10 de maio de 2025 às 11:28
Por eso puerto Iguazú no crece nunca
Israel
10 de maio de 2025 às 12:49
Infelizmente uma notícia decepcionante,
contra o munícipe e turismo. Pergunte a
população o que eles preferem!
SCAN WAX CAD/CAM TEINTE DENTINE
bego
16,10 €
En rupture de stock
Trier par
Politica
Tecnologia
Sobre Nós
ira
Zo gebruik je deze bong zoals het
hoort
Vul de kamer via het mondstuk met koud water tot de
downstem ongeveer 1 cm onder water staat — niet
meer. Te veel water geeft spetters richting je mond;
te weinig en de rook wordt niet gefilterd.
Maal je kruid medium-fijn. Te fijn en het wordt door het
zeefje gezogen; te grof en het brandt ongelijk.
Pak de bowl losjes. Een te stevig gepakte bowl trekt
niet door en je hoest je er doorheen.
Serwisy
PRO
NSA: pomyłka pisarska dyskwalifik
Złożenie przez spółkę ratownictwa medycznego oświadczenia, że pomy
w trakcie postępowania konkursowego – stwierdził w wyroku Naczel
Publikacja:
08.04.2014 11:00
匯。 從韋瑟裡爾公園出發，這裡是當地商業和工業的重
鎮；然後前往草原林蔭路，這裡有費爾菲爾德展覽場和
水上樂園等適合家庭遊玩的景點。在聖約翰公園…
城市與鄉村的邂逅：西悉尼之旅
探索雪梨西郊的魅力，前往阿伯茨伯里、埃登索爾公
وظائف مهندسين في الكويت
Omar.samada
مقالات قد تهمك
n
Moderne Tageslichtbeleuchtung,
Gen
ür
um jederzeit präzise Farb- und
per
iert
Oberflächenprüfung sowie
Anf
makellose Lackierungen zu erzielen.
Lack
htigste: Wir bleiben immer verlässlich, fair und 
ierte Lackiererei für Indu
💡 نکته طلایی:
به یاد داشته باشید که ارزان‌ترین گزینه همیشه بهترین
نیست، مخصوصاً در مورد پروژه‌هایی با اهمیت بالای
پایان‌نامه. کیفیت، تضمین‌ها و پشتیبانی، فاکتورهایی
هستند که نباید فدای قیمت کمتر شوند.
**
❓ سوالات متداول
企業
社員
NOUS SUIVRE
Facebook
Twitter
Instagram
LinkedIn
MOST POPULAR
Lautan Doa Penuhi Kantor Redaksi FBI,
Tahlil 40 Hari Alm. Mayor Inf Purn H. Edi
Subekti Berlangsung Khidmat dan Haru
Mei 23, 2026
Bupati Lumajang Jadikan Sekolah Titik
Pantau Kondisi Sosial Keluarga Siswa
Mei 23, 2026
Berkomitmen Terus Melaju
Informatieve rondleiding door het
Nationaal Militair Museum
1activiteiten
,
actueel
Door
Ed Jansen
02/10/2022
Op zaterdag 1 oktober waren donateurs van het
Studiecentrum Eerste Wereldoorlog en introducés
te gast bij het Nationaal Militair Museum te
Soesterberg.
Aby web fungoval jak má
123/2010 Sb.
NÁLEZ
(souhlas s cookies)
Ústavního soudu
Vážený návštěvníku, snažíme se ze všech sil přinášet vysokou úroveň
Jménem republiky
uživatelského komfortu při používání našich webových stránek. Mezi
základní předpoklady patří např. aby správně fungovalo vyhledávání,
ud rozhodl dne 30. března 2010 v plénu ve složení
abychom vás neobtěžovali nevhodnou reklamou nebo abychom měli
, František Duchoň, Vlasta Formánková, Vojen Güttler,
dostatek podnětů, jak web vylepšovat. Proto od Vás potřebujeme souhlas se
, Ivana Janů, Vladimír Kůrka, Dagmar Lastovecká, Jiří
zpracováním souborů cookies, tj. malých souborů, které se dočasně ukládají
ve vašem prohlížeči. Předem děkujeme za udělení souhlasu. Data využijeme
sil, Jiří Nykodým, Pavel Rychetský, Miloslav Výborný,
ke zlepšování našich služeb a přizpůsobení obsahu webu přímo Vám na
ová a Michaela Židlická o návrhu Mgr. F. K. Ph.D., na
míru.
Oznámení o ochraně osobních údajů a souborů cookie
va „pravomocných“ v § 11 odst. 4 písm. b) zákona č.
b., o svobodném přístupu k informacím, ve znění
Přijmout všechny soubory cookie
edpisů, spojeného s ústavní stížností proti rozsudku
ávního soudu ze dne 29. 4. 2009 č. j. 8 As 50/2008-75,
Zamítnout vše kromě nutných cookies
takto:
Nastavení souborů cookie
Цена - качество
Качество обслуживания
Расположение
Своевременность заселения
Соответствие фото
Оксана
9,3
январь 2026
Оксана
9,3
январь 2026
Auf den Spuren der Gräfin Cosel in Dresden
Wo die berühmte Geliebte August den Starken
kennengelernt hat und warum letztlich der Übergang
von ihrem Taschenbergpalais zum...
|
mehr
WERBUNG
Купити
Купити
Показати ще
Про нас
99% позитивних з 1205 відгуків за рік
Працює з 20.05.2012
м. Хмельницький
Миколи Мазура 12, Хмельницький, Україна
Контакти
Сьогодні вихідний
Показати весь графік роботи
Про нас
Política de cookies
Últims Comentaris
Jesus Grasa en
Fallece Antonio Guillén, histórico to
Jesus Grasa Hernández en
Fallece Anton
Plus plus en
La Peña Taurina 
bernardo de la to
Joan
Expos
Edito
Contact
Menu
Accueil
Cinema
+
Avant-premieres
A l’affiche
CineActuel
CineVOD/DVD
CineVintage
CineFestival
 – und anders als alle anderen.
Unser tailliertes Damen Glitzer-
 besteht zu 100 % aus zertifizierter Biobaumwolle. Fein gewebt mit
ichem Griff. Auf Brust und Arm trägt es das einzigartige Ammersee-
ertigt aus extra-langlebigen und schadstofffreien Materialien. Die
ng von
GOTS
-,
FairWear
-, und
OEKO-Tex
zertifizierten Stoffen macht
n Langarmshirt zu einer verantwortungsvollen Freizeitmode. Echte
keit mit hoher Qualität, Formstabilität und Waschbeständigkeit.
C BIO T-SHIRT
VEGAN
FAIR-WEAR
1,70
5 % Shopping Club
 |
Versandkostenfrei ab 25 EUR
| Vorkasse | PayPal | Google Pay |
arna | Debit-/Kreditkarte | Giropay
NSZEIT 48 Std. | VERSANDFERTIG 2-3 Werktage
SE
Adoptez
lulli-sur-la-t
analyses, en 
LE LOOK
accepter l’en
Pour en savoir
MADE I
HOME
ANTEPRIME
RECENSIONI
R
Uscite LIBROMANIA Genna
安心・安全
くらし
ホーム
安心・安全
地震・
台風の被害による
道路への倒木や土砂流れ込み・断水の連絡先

□ □ □ □

The task: Take the data from its first line through the line containing "Vul de kamer", swap "Tecnologia" for "Tecnología", and write out only those lines again with everything else unchanged.

Exercise output:
10 de maio de 2025 às 11:28
Por eso puerto Iguazú no crece nunca
Israel
10 de maio de 2025 às 12:49
Infelizmente uma notícia decepcionante,
contra o munícipe e turismo. Pergunte a
população o que eles preferem!
SCAN WAX CAD/CAM TEINTE DENTINE
bego
16,10 €
En rupture de stock
Trier par
Politica
Tecnología
Sobre Nós
ira
Zo gebruik je deze bong zoals het
hoort
Vul de kamer via het mondstuk met koud water tot de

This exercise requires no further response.